Guard Lou Williams trying to break out of shooting slump

The Lakers' Lou Williams passes under Dallas Mavericks defenders during a game at Staples Center on Nov. 1.

The Lakers’ Lou Williams passes under Dallas Mavericks defenders during a game at Staples Center on Nov. 1.

(Lawrence K. Ho / Los Angeles Times)

The Lakers acquired veteran guard Lou Williams in July to be a veteran scorer off the bench.

The early returns have been mixed, with Williams averaging 12.9 points and 2.8 assists a game while shooting only 33% from the field and 22.9% from three-point range.

“He’s done a lot better as a leader than I thought,” Coach Byron Scott said after practice on Thursday. “He does a pretty good job defensively. ... He hasn’t shot the ball well, and that’s something that he’s been real upset about.”

Williams tried to downplay any concern about his shooting.


“I’ve shot way worse than I have now. It comes with the territory -- when you’re a scorer you have good runs and you have bad runs,” he said. “Sometimes you’re going to have stretches where your shots aren’t going to fall and you’ve got to find other ways to make a positive impact on the court. Getting fouled and being able to get to the line has been one of those.”

Williams is averaging 6.1 free throws a game, including 19 trips to the line in a 120-109 loss to the Denver Nuggets.

“It’s an art form. He draws more fouls from the three-point line than I’ve ever seen [from] anybody,” Scott said. “He doesn’t necessarily have to shoot 45, 50 percent for him to be effective ... If he’s not shooting well, he can still get numbers up for you [at the line].”

Scott cautioned that Williams might still be adjusting to playing under Scott’s offensive system, in different roles as both point guard and shooting guard.

Despite his 6-foot-1 stature, Williams has played the two, not the point, for most of his career.

“It’s been years, the most ball-handling I do is probably when I get a rebound or an outlet,” said the 29-year-old guard. “Initiating the offense, bringing the ball down, it’s probably been five or six years.”

Williams said he felt things click for him on Monday, scoring 16 points on six-of-12 shooting in the Lakers’ 120-101 loss to the Phoenix Suns, his most efficient performance of the season.

Originally drafted in 2005 with the 45th overall pick by the 76ers, Williams said he sees similarities between his experience in Philadelphia and the 2-9 Lakers.

“It reminds me of my experience in Philadelphia when he had four or five young guys come in at that same time and try to put everything together on the fly,” he said. “It took us three or four years to kind of start to see some of the fruits of that labor. We’re rushing the process here with these guys because we’re like we need to go right now.”

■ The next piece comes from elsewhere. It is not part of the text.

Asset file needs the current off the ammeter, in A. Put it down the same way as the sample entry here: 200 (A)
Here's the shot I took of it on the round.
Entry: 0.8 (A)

As 19-year-old rookie point guard D’Angelo Russell learns the NBA game, Scott has turned to Williams late in games, relying on his leadership.

The team’s record shows the Lakers are still searching for answers.

“He has a lot of fire in him, a very competitive guy,” Scott said of Williams. “He spoke to the guys when we were in Miami and he wasn’t happy with the way we were playing at that time, and I think guys responded to it.”

The Lakers hope to avoid another losing streak when they host the Toronto Raptors (7-6), another team for which Williams played, on Friday night at Staples Center.